# Do leather shoes ALWAYS stretch?



## Hennessy (Oct 9, 2006)

I just bought a handsome pair of Mezlan cap toe shoes but am a little concerned that they may end up fitting poorly. They feel perfectly fine now, but the two pieces of leather that make up the blucher-style lace-up are literally touching each other from top to bottom when I tie my shoes comfortably. If the shoe stretches significantly with wear I am concerned that it will be too large...any advice? Could a good cobbler do something to fix the problem (if it actually does become a problem)?


----------



## medwards (Feb 6, 2005)

No, they do not _always_ stretch. And if they fit properly,they certainly should not expand _significantly_. But shoes will generally will begin to mold to one's foot over time.

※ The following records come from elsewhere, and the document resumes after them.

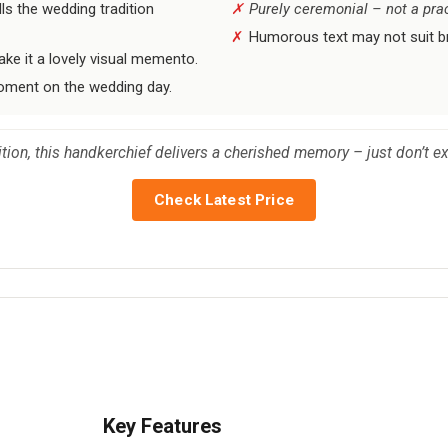
ls the wedding tradition
Purely ceremonial – not a prac
Humorous text may not suit br
ke it a lovely visual memento.
oment on the wedding day.
ion, this handkerchief delivers a cherished memory – just don’t expe
Check Latest Price
Key Features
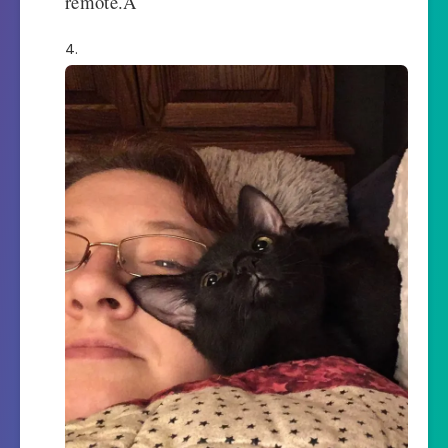
remote.Â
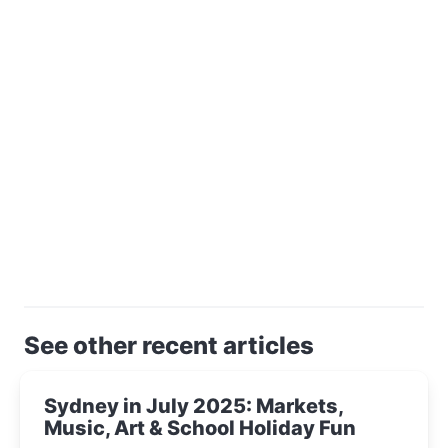
See other recent articles
Sydney in July 2025: Markets,
Music, Art & School Holiday Fun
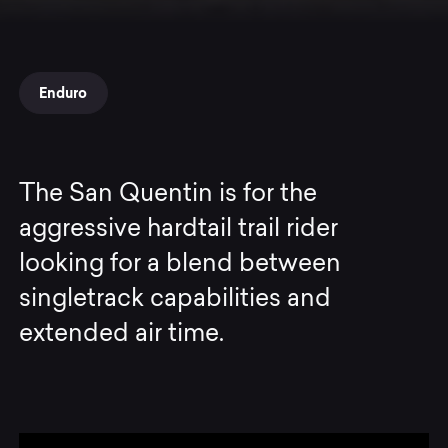
Enduro
The San Quentin is for the
aggressive hardtail trail rider
looking for a blend between
singletrack capabilities and
extended air time.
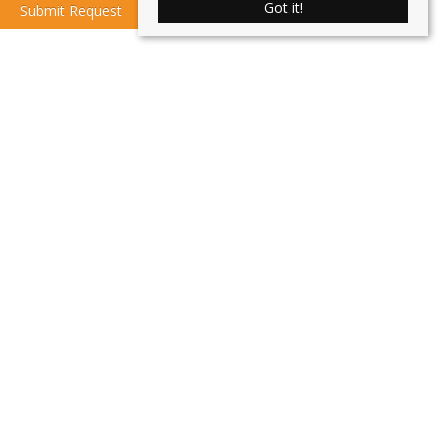
Got it!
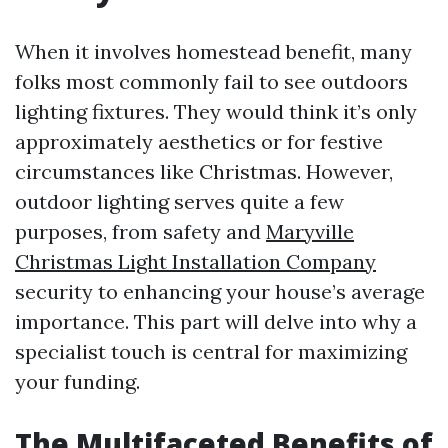
When it involves homestead benefit, many
folks most commonly fail to see outdoors
lighting fixtures. They would think it’s only
approximately aesthetics or for festive
circumstances like Christmas. However,
outdoor lighting serves quite a few
purposes, from safety and
Maryville
Christmas Light Installation Company
security to enhancing your house’s average
importance. This part will delve into why a
specialist touch is central for maximizing
your funding.
The Multifaceted Benefits of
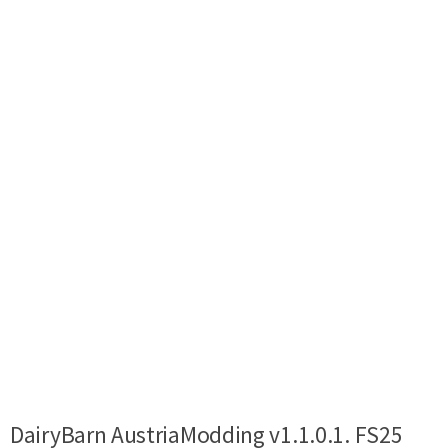
DairyBarn AustriaModding v1.1.0.1. FS25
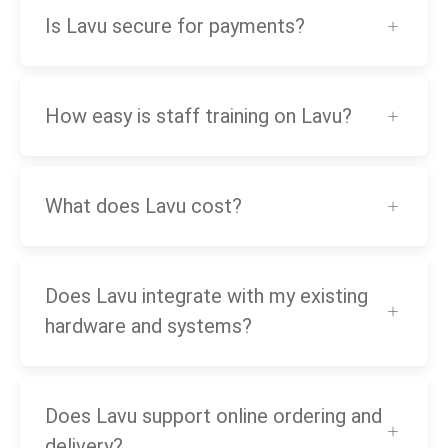
Is Lavu secure for payments?
How easy is staff training on Lavu?
What does Lavu cost?
Does Lavu integrate with my existing
hardware and systems?
Does Lavu support online ordering and
delivery?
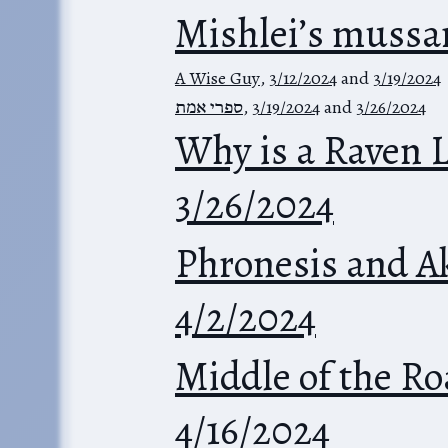
Mishlei’s mussa
A Wise Guy
,
3/12/2024
and
3/19/2024
ספרי אמת
,
3/19/2024
and
3/26/2024
Why is a Raven 
3/26/2024
Phronesis and A
4/2/2024
Middle of the R
4/16/2024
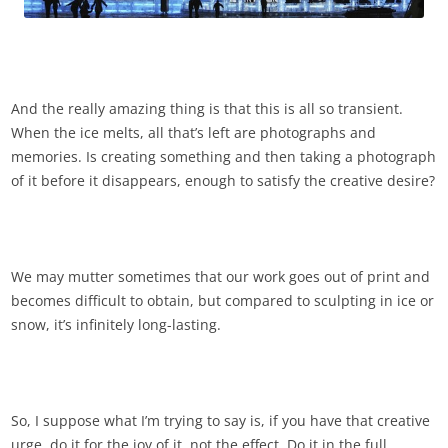
And the really amazing thing is that this is all so transient.
When the ice melts, all that’s left are photographs and
memories. Is creating something and then taking a photograph
of it before it disappears, enough to satisfy the creative desire?
We may mutter sometimes that our work goes out of print and
becomes difficult to obtain, but compared to sculpting in ice or
snow, it’s infinitely long-lasting.
So, I suppose what I’m trying to say is, if you have that creative
urge, do it for the joy of it, not the effect. Do it in the full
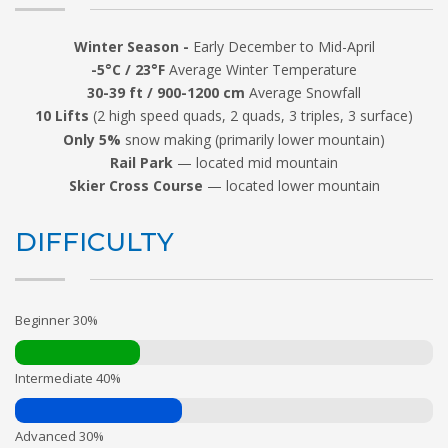
Winter Season -
Early December to Mid-April
-5°C / 23°F
Average Winter Temperature
30-39 ft / 900-1200 cm
Average Snowfall
10 Lifts
(2 high speed quads, 2 quads, 3 triples, 3 surface)
Only 5%
snow making (primarily lower mountain)
Rail Park
— located mid mountain
Skier Cross Course
— located lower mountain
DIFFICULTY
Beginner 30%
Intermediate 40%
Advanced 30%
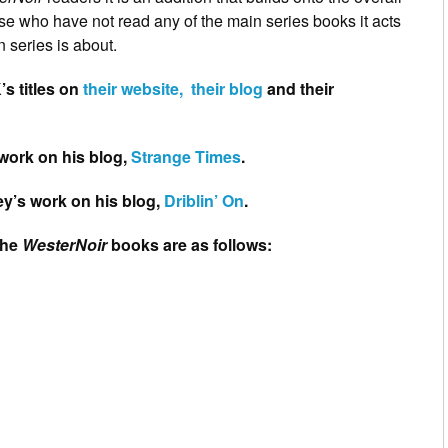
hose who have not read any of the main series books it acts
 series is about.
’s titles on
their website,
their blog
and their
work on his blog,
Strange Times
.
ey’s work on his blog,
Driblin’ On
.
the
WesterNoir
books are as follows:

How much and where they give depends on a number of factors, including the leather, how the shoe is constructed, the number and placements of seams and/or broguing, and how much pressure the leather encounters while the shoe is being worn. Should the shoes become a bit loose across the instep, in may be possible for a cobbler to add a small pad under the tongue to restore the balance.


----------



## Teacher (Mar 14, 2005)

The only leathers I know of that doen't stretch at all are elephant and kangaroo. Calf will always give at least a _little_. However, if your shoes aren't actually snug, there won't be a lot of pressure on the leather, so they should stretch only a very minimal amount. medwards's suggestion of a tongue pad is a good one.


----------



## Brian13 (Aug 9, 2006)

i remember long ago when i purchased my first pair of expensive shoes at $195, a pair of captoe mezlans in basket weave brown.

they were not comfortable at all, but i sure got alot of complements on them.
back then before i knew anything about colors and matching them, i always thought peculiarly that grey or dark grey matches beautifully with a brown shoe. 
so at a wedding i wore my grey suit and the mezlans and most of my friends and acquaintances were so surprised and amazed how bold and well i pulled off the attire and thought i looked good better compared to the dark suit black shoe comboed other korean fellas.


----------



## Hennessy (Oct 9, 2006)

Thanks for the responses - I am glad that I don't have to return the pair. What's that saying about Ebay? It's where you can buy ill-fitting apparel for much cheaper prices than the ill-fitting apparel you can buy locally?


----------



## RJmaiorano (Feb 12, 2007)

Mezlans seem to be a rather good starter shoe... they were my first pair of true leather shoes as well.


----------



## bigbris1 (Jan 24, 2007)

Mezlan was my first too. Too bad they cut & bruised my foot up something aweful. Now when I search for shoes it's -mezlan.​


----------